*DATA BLOCK*
══════════════════════════════

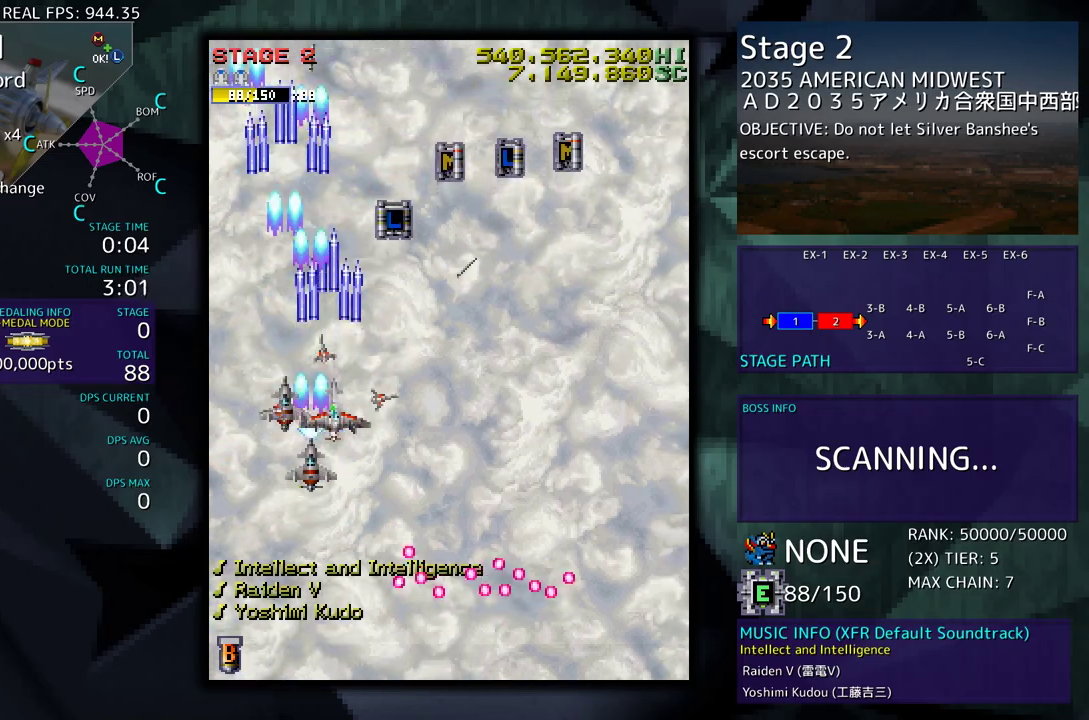
{"buttons": ["DPAD_UP", "DPAD_RIGHT"], "events": [[83, "DPAD_DOWN", "up"], [83, "DPAD_RIGHT", "up"], [200, "DPAD_RIGHT", "down"], [217, "DPAD_UP", "down"], [250, "DPAD_RIGHT", "up"], [450, "DPAD_RIGHT", "down"]]}
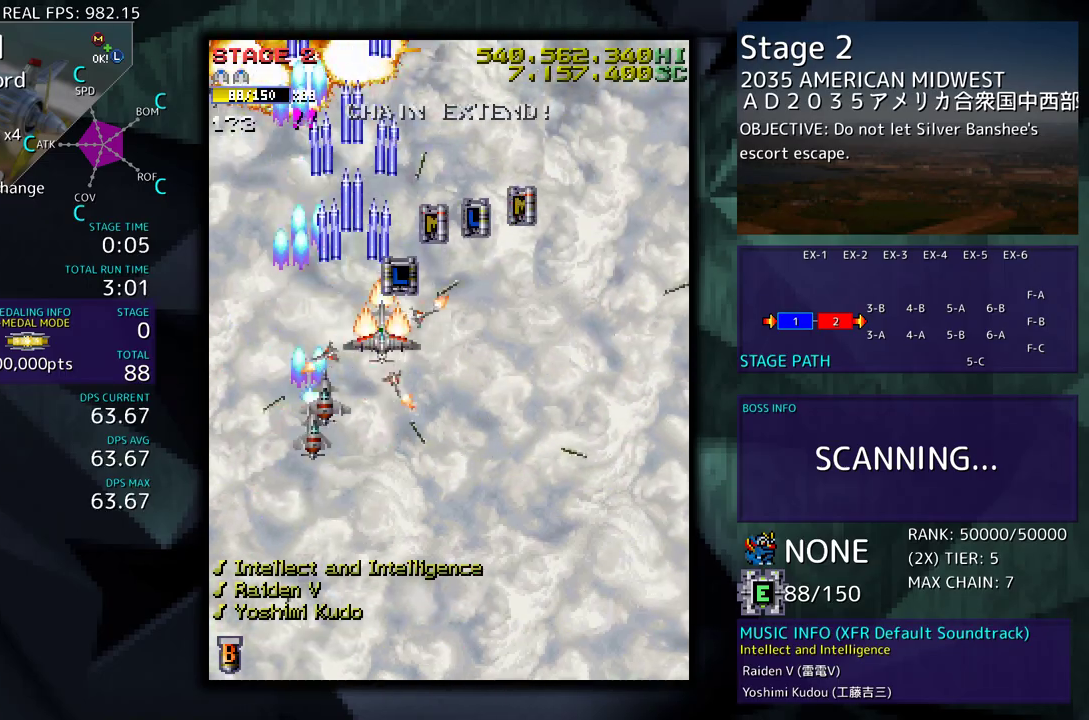
{"buttons": ["DPAD_DOWN"], "events": [[233, "DPAD_UP", "up"], [250, "DPAD_DOWN", "down"], [367, "DPAD_RIGHT", "up"], [400, "DPAD_LEFT", "down"], [483, "DPAD_LEFT", "up"]]}
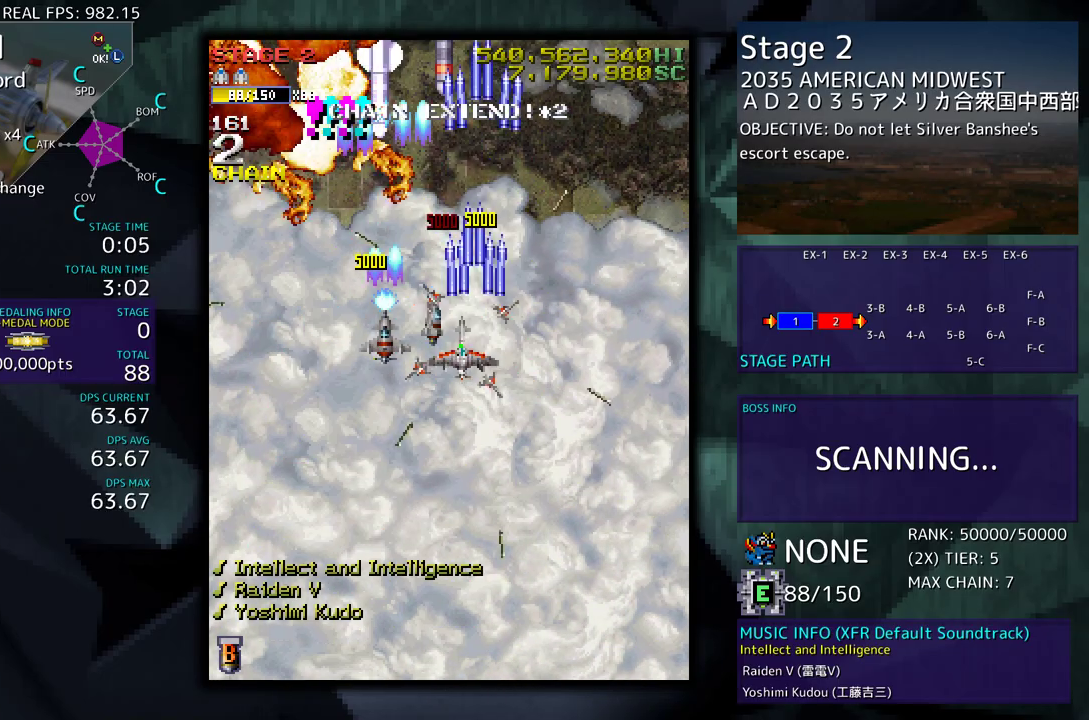
{"buttons": ["DPAD_DOWN"], "events": [[33, "DPAD_RIGHT", "down"], [83, "DPAD_RIGHT", "up"], [417, "DPAD_LEFT", "down"], [467, "DPAD_LEFT", "up"]]}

══════════════════════════════

*PROBLEM*
Word for word, return the listing above; the pictures do not belong in the copy.

*RESULT OF THIS TASK*
{"buttons": ["DPAD_UP", "DPAD_RIGHT"], "events": [[83, "DPAD_DOWN", "up"], [83, "DPAD_RIGHT", "up"], [200, "DPAD_RIGHT", "down"], [217, "DPAD_UP", "down"], [250, "DPAD_RIGHT", "up"], [450, "DPAD_RIGHT", "down"]]}
{"buttons": ["DPAD_DOWN"], "events": [[233, "DPAD_UP", "up"], [250, "DPAD_DOWN", "down"], [367, "DPAD_RIGHT", "up"], [400, "DPAD_LEFT", "down"], [483, "DPAD_LEFT", "up"]]}
{"buttons": ["DPAD_DOWN"], "events": [[33, "DPAD_RIGHT", "down"], [83, "DPAD_RIGHT", "up"], [417, "DPAD_LEFT", "down"], [467, "DPAD_LEFT", "up"]]}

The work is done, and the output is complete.